APELAÇÃO CÍVEL. AÇÃO DE INDENIZAÇÃO POR DANOS MATERIAIS E MORAIS. COMPRA E VENDA DE MOBILIÁRIO. CHEQUES SUSTADOS. PESSOA JURÍDICA. NÃO-DEMONSTRAÇÃO DE PREJUÍZO À HONRA OBJETIVA. Danos Morais. Não-caracterização. A pessoa jurídica é passível de sofrer abalo moral quando atingida sua honra objetiva, consubstanciada esta no bom conceito que mantém na praça (Súmula 227 do STJ), mas não é passível de sofrer desconforto e constrangimento, que são sentimentos ínsitos à honra subjetiva. (…) (Apelação Cível Nº 70008543761, Nona Câmara Cível, Tribunal de Justiça do RS, Relator: Fabianne Breton Baisch, Julgado em 06/07/2005)

APELAÇÃO CÍVEL. DIREITO PRIVADO NÃO ESPECIFICADO. AÇÃO DECLARATÓRIA DE INEXISTÊNCIA DE DÉBITO CUMULADA COM INDENIZAÇÃO POR DANOS MORAIS. Reputa-se dano moral o ataque ao nome ou imagem da pessoa jurídica, quando o comportamento de alguém ofender a honra objetiva a ponto de interferir na credibilidade social, o que inocorreu no caso. (…) (Apelação Cível Nº 70011754306, Décima Primeira Câmara Cível, Tribunal de Justiça do RS, Relator: Antônio Maria Rodrigues de Freitas Iserhard, Julgado em 08/06/2005)
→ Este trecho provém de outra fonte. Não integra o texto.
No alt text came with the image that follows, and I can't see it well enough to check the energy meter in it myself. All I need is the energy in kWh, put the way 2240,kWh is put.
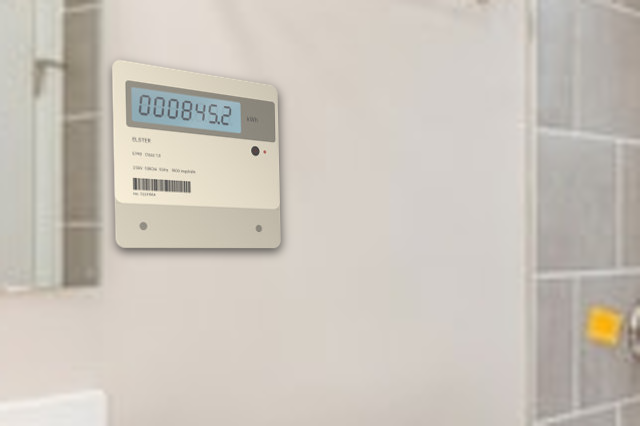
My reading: 845.2,kWh
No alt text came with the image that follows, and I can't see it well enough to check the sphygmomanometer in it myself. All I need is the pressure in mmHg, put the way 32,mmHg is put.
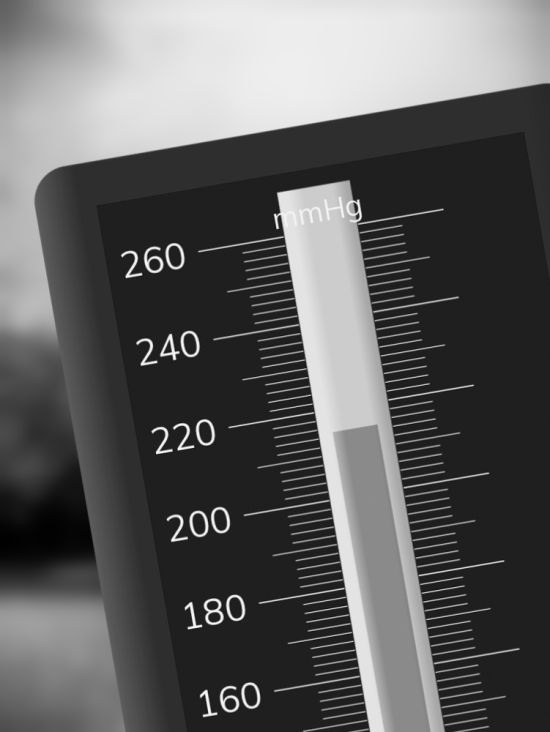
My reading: 215,mmHg
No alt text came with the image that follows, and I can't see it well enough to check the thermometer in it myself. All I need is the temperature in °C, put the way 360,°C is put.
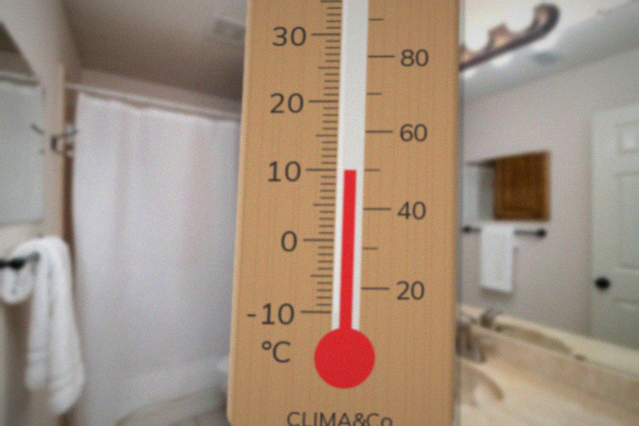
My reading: 10,°C
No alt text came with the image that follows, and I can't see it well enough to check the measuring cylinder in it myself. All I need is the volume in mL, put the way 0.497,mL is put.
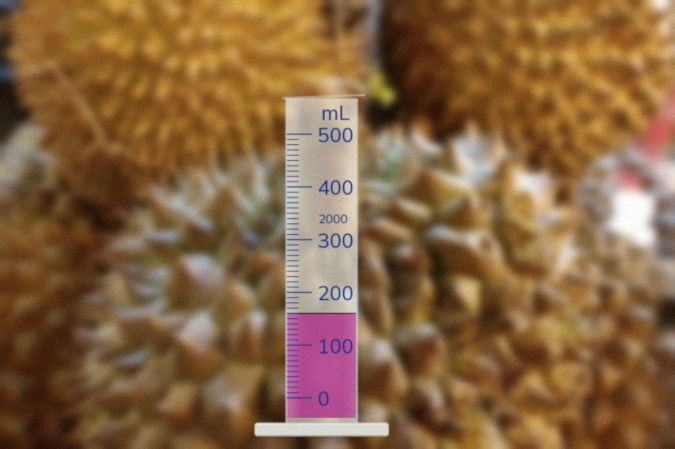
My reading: 160,mL
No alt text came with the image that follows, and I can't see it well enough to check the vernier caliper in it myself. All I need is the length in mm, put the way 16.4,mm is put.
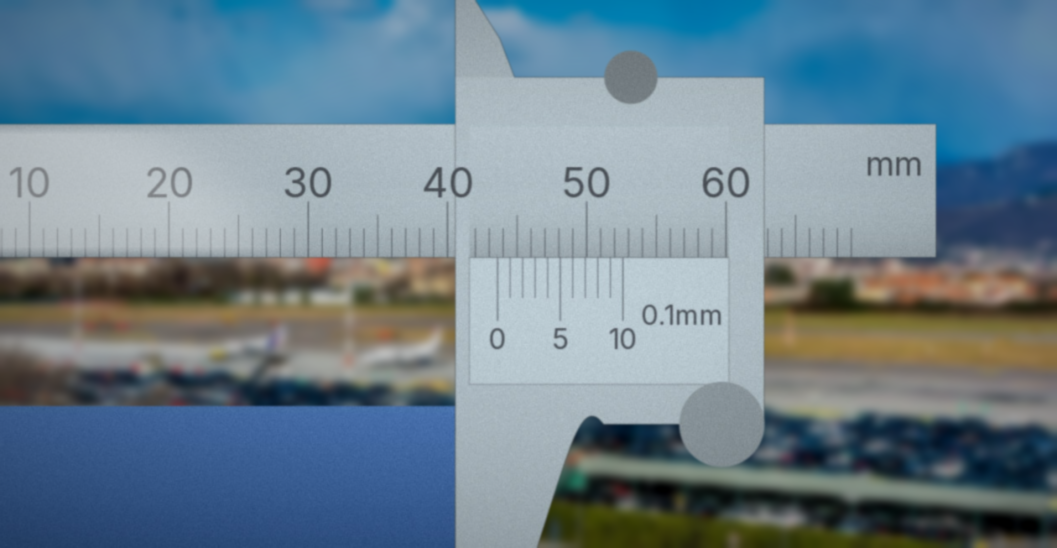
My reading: 43.6,mm
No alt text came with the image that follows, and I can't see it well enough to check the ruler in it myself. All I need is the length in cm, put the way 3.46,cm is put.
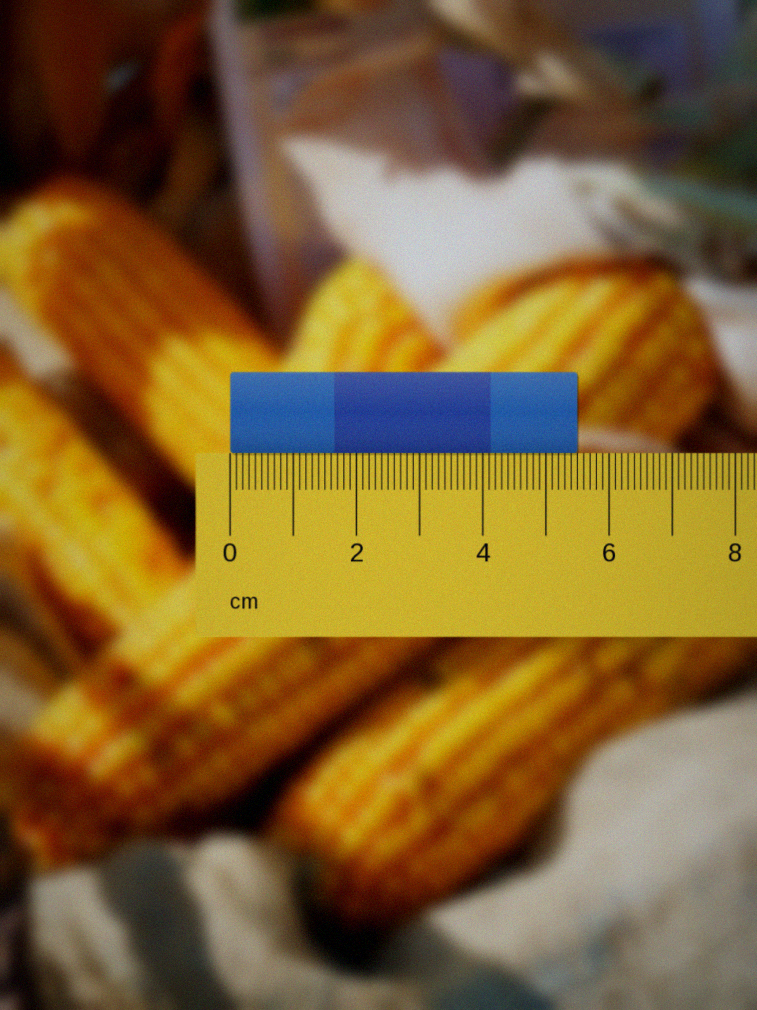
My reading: 5.5,cm
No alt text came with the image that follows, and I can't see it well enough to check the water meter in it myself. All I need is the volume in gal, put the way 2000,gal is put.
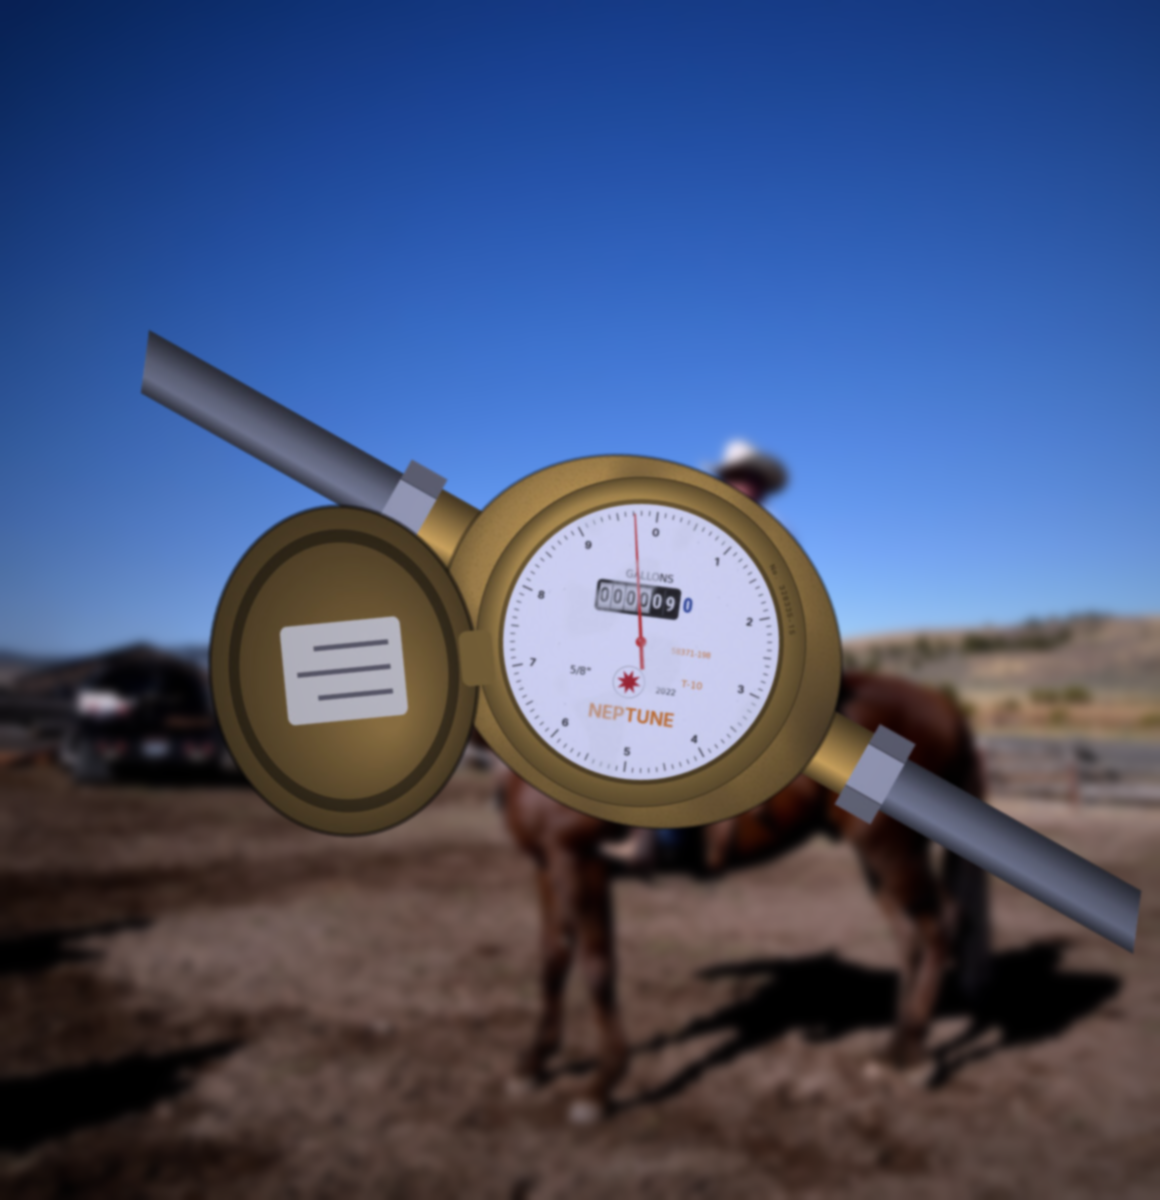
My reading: 89.7,gal
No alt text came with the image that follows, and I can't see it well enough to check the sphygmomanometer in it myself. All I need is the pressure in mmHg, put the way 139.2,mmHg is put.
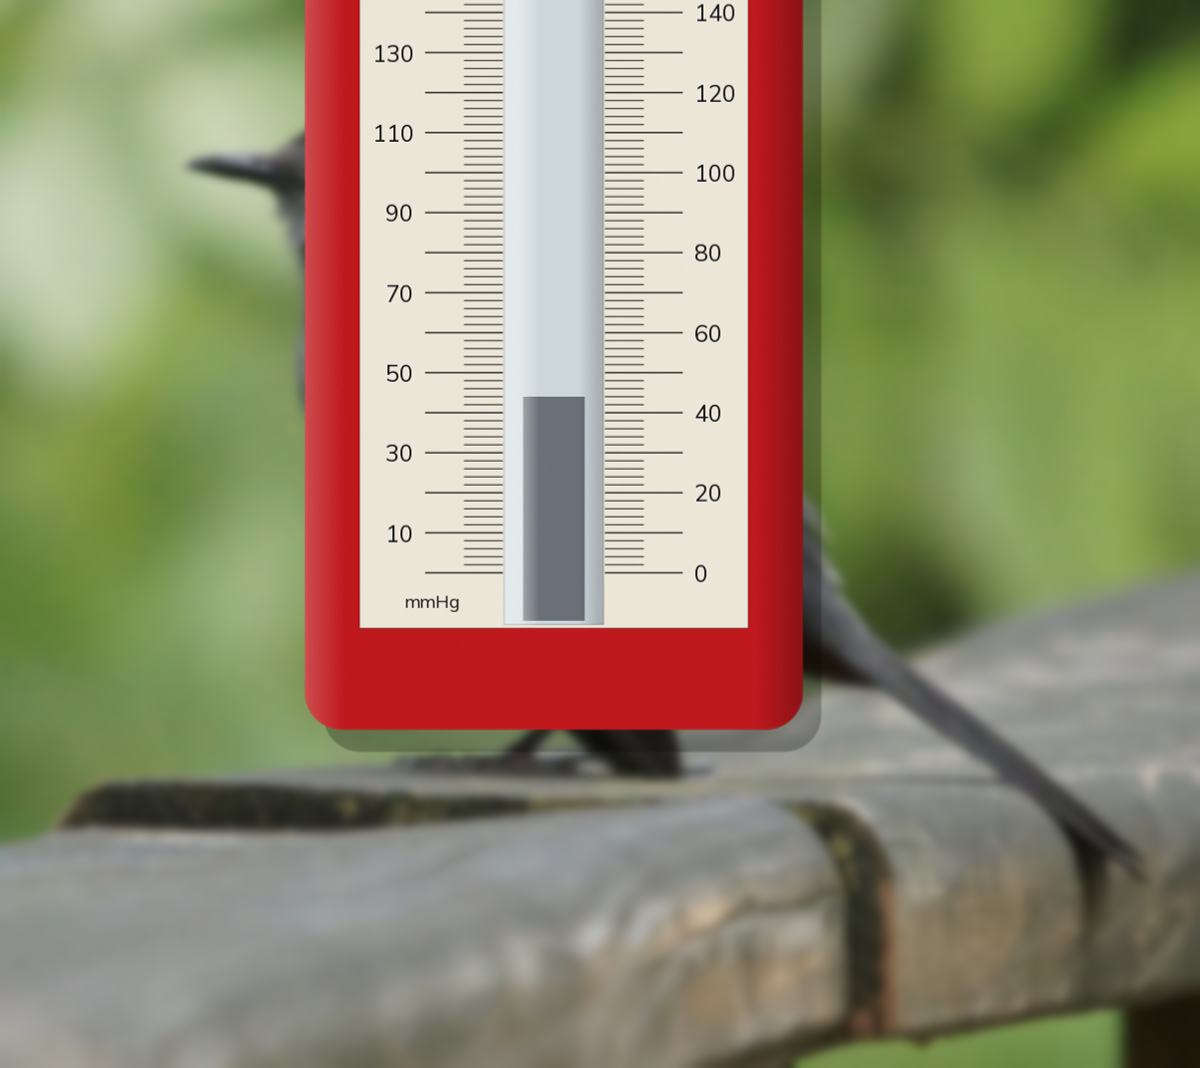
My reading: 44,mmHg
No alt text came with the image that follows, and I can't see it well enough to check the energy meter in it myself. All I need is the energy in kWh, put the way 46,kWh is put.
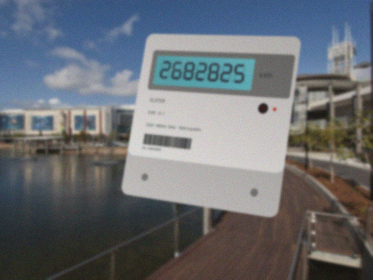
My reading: 2682825,kWh
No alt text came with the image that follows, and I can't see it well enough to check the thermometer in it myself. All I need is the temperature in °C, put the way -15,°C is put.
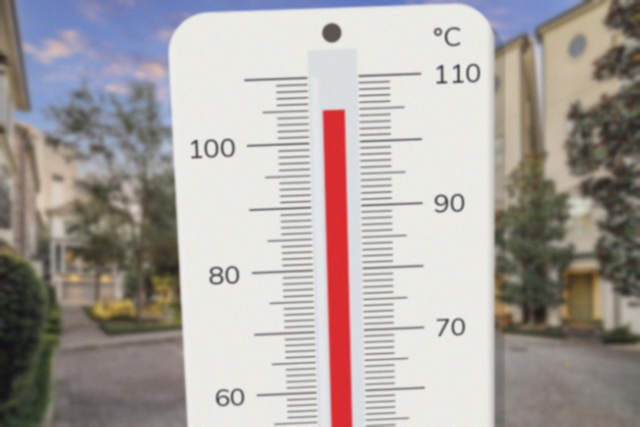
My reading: 105,°C
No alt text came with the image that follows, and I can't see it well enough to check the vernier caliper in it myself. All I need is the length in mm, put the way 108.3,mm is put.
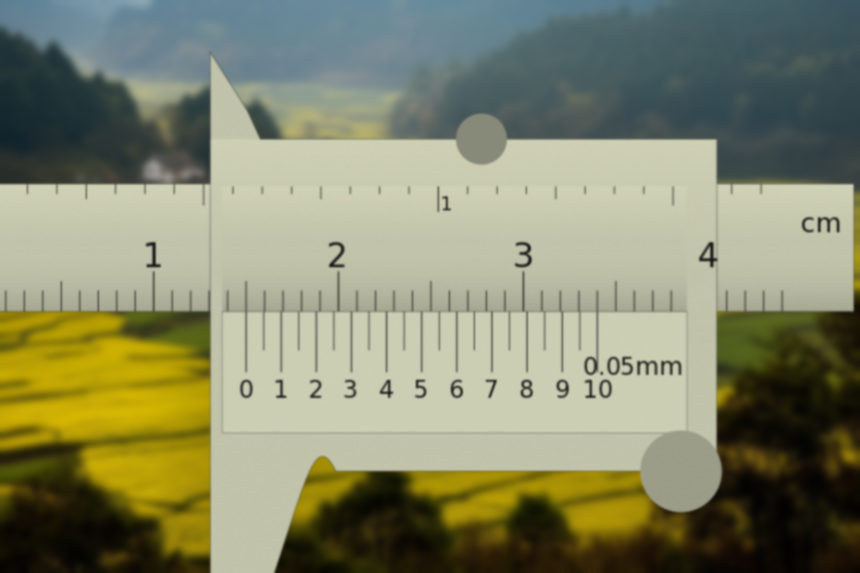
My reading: 15.0,mm
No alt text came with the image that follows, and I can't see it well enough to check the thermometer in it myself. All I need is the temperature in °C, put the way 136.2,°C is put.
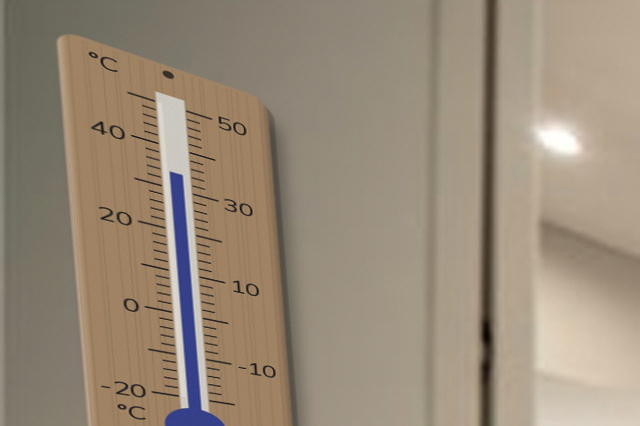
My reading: 34,°C
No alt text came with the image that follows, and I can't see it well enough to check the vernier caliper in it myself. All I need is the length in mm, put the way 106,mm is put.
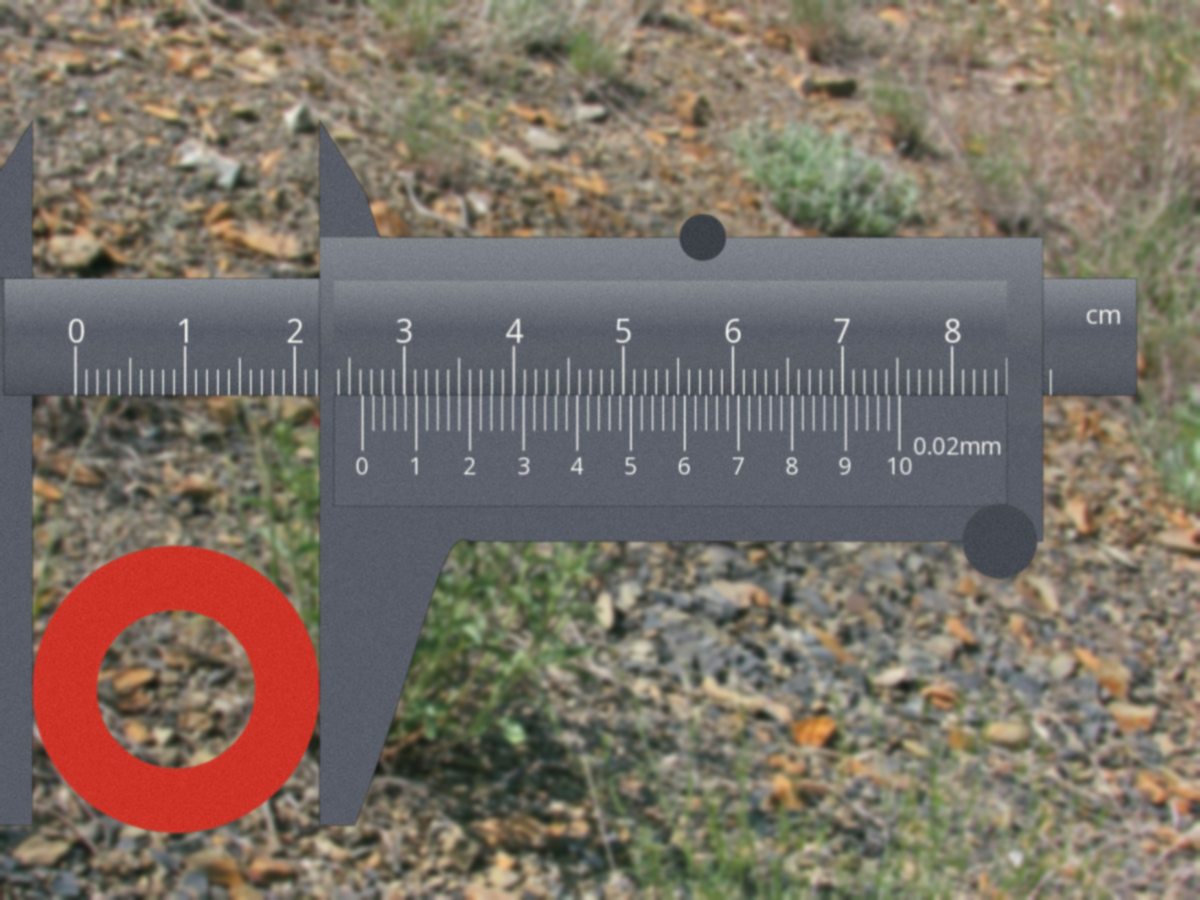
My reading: 26.2,mm
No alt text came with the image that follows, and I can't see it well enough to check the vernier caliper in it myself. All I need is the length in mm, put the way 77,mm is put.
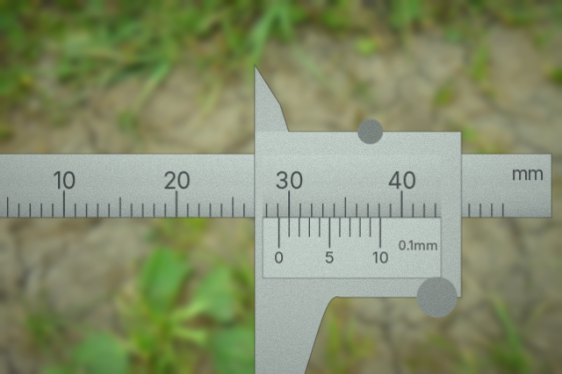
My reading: 29.1,mm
APELAÇÕES CÍVEIS. RESPONSABILIDADE CIVIL. DANO MORAL. PESSOA JURÍDICA. HONRA OBJETIVA. PROVA DO DANO. PRECLUSÃO. Tratando-se de dano moral à pessoa jurídica, mister a comprovação do dano efetivamente suportado, por se tratar de ofensa à honra objetiva, descabendo a presunção de dano moral puro inerente à pessoa física. (…) (Apelação Cível Nº 70009165309, Quinta Câmara Cível, Tribunal de Justiça do RS, Relator: Antônio Vinícius Amaro da Silveira, Julgado em 25/11/2004)

Nestes lindes, andou bem a douta magistrada a quo ao repelir a pretensão veiculada.

Destarte, ante as alegações expendidas, voto no sentido de negar provimento ao recurso manejado por CAFÉ JACUÍ LTDA.

DES. LUÍS AUGUSTO COELHO BRAGA (PRESIDENTE E REVISOR) — De acordo.

DESA. ÍRIS HELENA MEDEIROS NOGUEIRA — De acordo.

DES. LUÍS AUGUSTO COELHO BRAGA — Presidente — Apelação Cível nº 70012008405, Comarca de Cachoeira do Sul: “À UNANIMIDADE, NEGARAM PROVIMENTO AO APELO.”